Toi l’Esprit Spirituel, tu as « La Capacité de Gestion des Emotions ». Moi non. De l’Emotion oui. Mais pas de gestion. De la casse plutôt. Les autistes Asperger ont inventé le disjoncteur émotionnel avant Thomas Edison… Soit on vomit, soit on s’étouffe. Seul, on n’assimile jamais.
L’autiste Asperger est seul mais dépendant. Terriblement dépendant. L’appréhension du monde physique est si compliquée, si traumatique qu’il n’y a accès. Déconnecté, il évolue, j’évolue sur ma planète. Et n’atterris qu’en cas d’avarie. Donc trop tard.
« Tu as dormi ? » « Non, pourquoi ? » « D’habitude tu dors » « Oui mais je n’ai plus d’habitude maintenant. Et personne pour m’en donner ».
« Tu as mangé ? » « Oui » « Quoi ? » « Je ne sais pas » « Quand ? » « Je ne sais plus » « Tu es sûre que tu as mangé ? » « Non ».
« Tu as bu ? » « Oui » « Mais tu n’as plus de bouteille » « Elles sont finies » « Depuis quand ? » « Je ne sais pas ».
Rien n’est inventé. Etonnant pour quelqu’un qui majore ses modules de nutrition et qui calcule à l’unité près la dose d’insuline journalière d’un diabétique…
C’est cela être Asperger : arroser les autres et mourir de soif.
Alors non, Esprit spirituel, enfermer un autiste n’est pas anodin. Le Covid-19 ne fait pas de différence : il t’aime, il m’aime.

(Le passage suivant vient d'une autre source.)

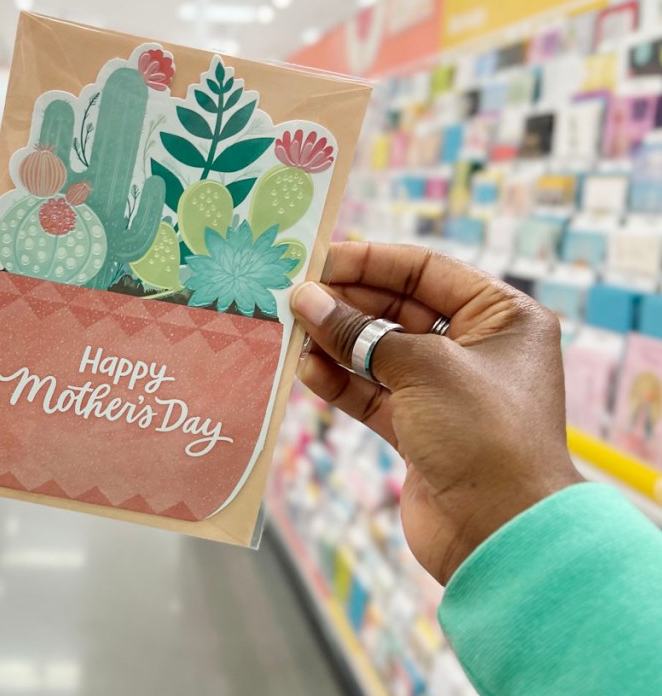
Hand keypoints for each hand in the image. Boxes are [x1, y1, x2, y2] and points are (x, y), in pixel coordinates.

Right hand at [290, 243, 582, 584]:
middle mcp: (476, 348)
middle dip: (346, 305)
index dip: (371, 262)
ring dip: (335, 343)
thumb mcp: (422, 367)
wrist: (500, 533)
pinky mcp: (419, 430)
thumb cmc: (482, 434)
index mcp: (502, 317)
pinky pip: (372, 393)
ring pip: (378, 353)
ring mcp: (445, 391)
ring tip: (293, 332)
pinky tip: (307, 371)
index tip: (319, 260)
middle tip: (295, 298)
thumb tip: (306, 299)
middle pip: (398, 310)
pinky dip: (340, 383)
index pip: (426, 271)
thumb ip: (358, 331)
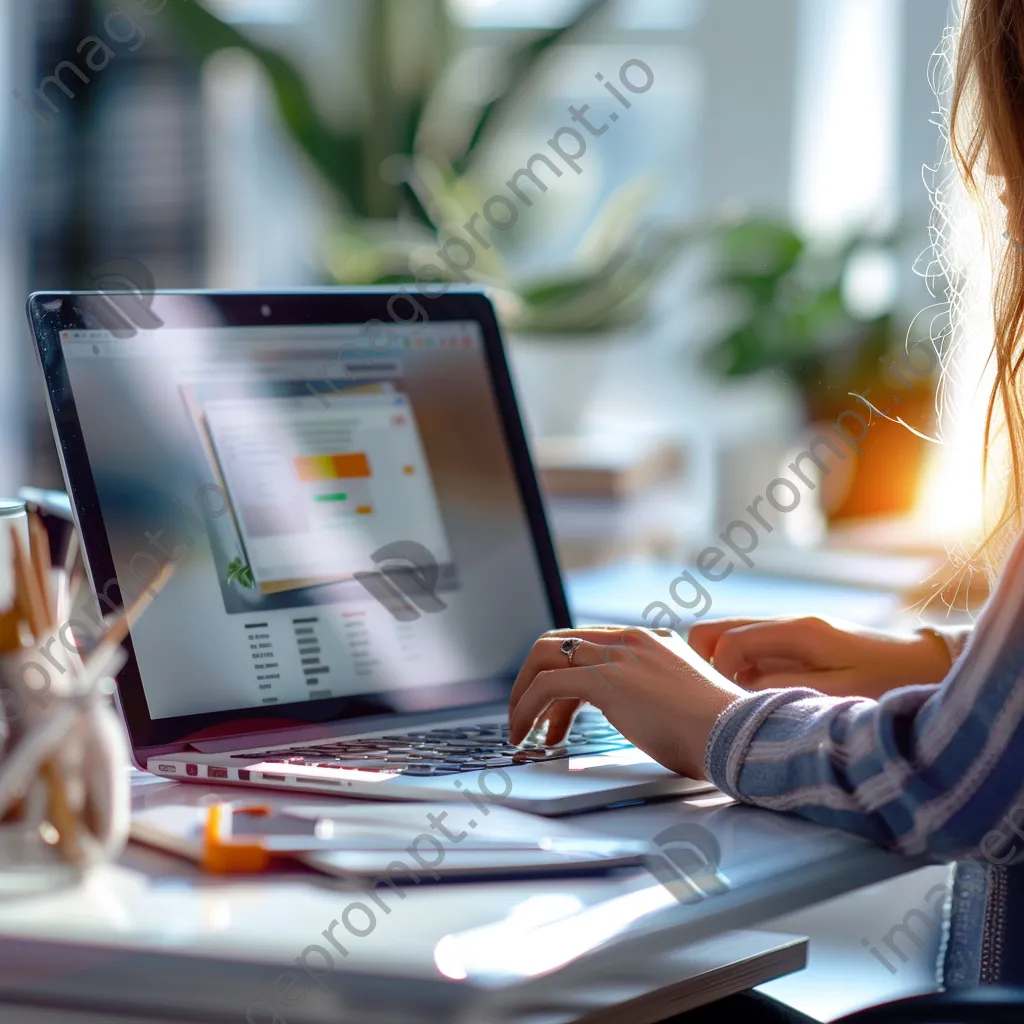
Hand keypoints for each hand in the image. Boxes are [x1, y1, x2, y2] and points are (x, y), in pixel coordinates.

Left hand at [508, 626, 746, 779]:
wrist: (737, 736)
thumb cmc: (718, 734)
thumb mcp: (683, 703)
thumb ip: (657, 697)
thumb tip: (639, 718)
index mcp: (650, 642)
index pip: (589, 644)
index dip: (563, 676)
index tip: (556, 713)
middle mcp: (632, 640)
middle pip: (558, 642)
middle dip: (532, 678)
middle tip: (526, 716)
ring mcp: (619, 655)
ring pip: (545, 657)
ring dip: (523, 694)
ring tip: (518, 731)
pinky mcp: (607, 678)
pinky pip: (547, 685)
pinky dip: (526, 708)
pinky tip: (526, 735)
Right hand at [687, 616, 951, 699]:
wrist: (929, 665)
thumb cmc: (890, 681)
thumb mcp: (839, 692)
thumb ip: (784, 688)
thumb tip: (738, 688)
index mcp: (796, 631)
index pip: (726, 643)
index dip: (716, 676)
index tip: (728, 708)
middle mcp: (787, 624)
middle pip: (714, 631)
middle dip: (706, 666)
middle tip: (723, 702)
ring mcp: (790, 631)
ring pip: (729, 640)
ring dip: (724, 670)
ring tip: (742, 704)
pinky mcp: (796, 643)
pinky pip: (751, 650)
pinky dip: (742, 671)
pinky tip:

Enrailler la progression de cet amour viral inconditionnel passe par une démarche d’isolement social. Les plus taquins d’entre vous oseront l’appellation de « repli autistique prophylactique ». Même au sujet des maux, les bons mots sont amusants.
Alors toi, Esprit Spirituel, ferme ta maison, ouvre ton esprit. Fais au moins semblant d’y croire. Pour que ça dure moins longtemps.
L’enfer c’est les autres, trop présents, trop absents.